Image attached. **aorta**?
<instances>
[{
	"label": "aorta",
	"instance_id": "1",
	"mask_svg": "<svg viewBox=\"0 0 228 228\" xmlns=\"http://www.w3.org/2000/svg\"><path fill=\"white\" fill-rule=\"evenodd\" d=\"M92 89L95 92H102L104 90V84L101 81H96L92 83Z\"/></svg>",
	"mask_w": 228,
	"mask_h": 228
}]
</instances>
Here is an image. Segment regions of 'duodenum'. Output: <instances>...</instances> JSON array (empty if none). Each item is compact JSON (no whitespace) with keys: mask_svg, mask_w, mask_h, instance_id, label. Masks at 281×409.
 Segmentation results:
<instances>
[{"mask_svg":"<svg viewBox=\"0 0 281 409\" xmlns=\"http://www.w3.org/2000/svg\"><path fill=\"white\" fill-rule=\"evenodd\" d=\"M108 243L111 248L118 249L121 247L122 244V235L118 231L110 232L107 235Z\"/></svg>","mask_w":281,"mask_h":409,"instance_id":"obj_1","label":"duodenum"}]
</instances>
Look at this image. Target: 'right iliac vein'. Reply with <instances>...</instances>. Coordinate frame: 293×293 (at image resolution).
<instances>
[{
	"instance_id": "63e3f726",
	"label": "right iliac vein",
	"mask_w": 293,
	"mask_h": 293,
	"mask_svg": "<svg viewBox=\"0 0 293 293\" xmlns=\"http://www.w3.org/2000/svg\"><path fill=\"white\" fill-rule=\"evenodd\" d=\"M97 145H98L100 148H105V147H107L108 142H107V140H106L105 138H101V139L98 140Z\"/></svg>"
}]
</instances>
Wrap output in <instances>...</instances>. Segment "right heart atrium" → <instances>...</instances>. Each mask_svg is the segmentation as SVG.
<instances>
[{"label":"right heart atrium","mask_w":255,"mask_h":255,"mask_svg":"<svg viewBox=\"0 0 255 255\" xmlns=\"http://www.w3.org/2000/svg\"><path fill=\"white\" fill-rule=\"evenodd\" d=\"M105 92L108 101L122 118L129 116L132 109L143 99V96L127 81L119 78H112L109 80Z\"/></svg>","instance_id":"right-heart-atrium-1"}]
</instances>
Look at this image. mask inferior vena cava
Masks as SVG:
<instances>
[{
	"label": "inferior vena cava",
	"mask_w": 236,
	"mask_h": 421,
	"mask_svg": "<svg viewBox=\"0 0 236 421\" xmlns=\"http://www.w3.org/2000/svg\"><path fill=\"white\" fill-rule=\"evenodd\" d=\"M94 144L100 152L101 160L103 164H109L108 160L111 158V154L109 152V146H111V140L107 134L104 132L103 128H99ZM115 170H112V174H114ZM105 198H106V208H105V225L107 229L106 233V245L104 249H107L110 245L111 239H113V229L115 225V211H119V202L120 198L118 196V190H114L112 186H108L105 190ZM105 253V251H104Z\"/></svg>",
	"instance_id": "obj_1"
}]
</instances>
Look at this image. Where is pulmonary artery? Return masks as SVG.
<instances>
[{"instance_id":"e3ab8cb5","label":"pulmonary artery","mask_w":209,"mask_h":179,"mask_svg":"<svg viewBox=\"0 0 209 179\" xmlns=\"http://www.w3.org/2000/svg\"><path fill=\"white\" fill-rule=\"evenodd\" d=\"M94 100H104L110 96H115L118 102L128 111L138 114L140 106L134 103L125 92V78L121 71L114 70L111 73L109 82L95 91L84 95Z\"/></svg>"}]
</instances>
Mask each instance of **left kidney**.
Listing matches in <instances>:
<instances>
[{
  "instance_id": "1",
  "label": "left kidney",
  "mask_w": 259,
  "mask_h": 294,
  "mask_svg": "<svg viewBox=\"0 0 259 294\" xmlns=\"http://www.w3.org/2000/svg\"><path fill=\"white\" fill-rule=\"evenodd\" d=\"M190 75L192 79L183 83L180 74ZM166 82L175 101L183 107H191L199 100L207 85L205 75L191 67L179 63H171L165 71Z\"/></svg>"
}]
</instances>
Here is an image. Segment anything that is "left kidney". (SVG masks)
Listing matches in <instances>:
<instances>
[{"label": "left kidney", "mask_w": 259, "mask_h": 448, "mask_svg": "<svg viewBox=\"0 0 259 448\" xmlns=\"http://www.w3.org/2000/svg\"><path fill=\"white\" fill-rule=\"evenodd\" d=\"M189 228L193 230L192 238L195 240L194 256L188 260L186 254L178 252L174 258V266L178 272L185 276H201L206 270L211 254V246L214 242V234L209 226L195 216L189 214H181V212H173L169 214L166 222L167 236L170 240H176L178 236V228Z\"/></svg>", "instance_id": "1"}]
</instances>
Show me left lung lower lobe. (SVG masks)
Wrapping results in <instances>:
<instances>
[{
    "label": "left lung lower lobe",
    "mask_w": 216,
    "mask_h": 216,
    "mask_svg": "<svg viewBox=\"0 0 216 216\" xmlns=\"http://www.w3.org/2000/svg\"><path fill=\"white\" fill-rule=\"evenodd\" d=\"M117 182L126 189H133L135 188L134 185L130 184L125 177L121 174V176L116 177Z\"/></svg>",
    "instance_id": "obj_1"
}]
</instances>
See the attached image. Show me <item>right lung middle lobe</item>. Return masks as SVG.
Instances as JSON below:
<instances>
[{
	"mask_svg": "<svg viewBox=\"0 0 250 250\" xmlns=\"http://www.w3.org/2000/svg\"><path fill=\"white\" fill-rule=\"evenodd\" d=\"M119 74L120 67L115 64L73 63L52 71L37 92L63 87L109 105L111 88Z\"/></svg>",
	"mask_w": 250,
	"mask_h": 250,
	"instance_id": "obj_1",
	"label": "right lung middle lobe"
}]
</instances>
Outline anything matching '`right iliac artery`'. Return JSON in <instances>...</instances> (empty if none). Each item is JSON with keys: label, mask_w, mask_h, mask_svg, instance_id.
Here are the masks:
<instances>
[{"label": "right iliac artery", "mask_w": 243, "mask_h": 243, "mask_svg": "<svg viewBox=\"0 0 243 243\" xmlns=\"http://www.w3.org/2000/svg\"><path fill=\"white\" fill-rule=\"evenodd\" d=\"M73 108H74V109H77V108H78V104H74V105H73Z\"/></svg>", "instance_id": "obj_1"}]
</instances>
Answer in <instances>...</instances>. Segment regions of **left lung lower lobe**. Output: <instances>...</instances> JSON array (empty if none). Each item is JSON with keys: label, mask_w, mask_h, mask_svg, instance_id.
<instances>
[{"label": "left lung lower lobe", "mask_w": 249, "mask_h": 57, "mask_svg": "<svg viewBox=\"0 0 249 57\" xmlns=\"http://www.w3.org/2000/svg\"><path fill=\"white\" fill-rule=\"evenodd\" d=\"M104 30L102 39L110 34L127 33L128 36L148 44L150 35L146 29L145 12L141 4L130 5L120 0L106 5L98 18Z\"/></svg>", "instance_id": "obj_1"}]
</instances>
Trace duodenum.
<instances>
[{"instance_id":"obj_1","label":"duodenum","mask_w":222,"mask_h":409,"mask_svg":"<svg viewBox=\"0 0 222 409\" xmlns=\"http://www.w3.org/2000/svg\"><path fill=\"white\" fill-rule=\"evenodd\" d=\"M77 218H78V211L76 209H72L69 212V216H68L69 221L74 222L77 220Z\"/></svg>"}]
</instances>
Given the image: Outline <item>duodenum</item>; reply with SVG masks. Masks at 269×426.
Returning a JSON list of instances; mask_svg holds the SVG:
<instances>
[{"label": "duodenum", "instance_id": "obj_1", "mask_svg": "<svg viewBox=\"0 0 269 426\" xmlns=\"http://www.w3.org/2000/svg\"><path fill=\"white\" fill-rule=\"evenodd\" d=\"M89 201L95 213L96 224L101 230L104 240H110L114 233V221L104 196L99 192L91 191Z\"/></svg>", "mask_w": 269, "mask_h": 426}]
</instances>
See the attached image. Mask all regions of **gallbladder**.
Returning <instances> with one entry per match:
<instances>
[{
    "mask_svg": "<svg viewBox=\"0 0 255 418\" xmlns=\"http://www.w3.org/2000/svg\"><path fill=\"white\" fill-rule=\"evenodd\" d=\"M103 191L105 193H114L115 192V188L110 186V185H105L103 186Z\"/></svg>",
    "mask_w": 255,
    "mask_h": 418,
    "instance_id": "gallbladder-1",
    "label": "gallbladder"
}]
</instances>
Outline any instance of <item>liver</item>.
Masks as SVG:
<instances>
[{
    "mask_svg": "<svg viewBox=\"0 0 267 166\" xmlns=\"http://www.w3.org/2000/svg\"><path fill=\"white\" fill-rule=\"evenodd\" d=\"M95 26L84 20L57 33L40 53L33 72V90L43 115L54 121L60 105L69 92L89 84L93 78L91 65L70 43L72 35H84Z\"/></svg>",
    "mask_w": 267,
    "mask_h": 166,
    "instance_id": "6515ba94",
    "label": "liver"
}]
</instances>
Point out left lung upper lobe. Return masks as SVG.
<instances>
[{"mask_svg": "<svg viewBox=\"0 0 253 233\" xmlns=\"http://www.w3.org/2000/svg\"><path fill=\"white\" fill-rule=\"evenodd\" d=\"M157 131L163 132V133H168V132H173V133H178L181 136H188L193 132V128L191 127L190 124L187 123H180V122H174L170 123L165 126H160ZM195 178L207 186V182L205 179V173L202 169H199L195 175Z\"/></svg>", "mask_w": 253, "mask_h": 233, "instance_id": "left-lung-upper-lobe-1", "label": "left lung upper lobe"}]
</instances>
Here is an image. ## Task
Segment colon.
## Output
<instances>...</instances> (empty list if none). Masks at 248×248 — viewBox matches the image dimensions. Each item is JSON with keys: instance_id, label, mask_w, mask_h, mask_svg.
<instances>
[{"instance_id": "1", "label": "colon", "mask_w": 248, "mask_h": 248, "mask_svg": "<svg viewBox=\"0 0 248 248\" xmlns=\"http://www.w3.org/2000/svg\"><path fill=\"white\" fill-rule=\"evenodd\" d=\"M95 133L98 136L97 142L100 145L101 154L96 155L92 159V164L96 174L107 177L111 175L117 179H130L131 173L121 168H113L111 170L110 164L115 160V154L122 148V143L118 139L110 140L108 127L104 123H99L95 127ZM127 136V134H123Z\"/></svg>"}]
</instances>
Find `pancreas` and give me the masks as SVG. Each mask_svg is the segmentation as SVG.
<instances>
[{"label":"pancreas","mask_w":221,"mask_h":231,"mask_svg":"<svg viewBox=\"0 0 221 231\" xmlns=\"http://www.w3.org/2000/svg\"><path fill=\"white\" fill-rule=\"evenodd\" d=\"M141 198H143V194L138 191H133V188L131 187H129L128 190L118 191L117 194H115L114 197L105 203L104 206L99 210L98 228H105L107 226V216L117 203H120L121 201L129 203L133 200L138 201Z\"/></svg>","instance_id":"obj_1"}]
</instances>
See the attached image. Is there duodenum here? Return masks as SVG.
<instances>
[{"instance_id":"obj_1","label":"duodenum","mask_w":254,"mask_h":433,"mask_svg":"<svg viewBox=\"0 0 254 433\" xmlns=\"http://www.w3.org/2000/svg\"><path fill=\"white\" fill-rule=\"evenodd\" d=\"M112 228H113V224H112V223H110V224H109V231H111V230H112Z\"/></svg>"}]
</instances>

To do
Which lines of the entries above contain the string "cava"? List each one in full.

Response for this exercise
Look at this image. mask inferior vena cava
	"label": "inferior vena cava",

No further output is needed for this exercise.